Despite hundreds of pages of calculations leading nowhere, Pitt and other mathematicians felt certain—and took his 2-D proof as evidence—that the convex geometry framing of the GCI would lead to the general proof. “I had developed a conceptual way of thinking about this that perhaps I was overly wedded to,” Pitt said. “And what Royen did was kind of diametrically opposed to what I had in mind.”

I also wonder if there is currently a bias in favor of complex solutions, at least among academic researchers. Looking at the field it’s easy to assume that all the simple proofs have been found, and if a problem remains unsolved for as long the Gaussian Inequality Conjecture then the solution must be complex.

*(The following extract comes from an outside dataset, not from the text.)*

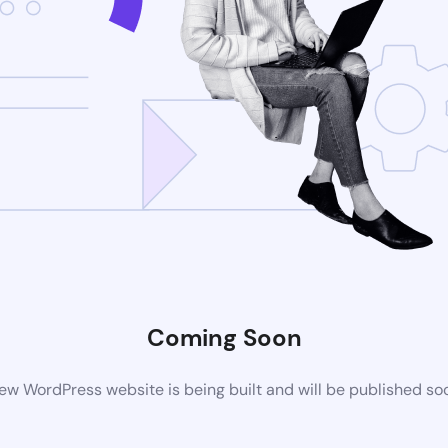
Coming Soon
ew WordPress website is being built and will be published so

For instance, it took mathematician Andrew Wiles over 150 pages (and his adult entire life) to prove that an+bn = cn, which is about as simple a mathematical statement as you could come up with.

The lessons I take away from this story are that simplicity is underrated, the default mode of complexity ought to be more regularly questioned, and maybe, just maybe, the truth is indeed out there, published in an obscure academic journal you’ve never heard of halfway around the world.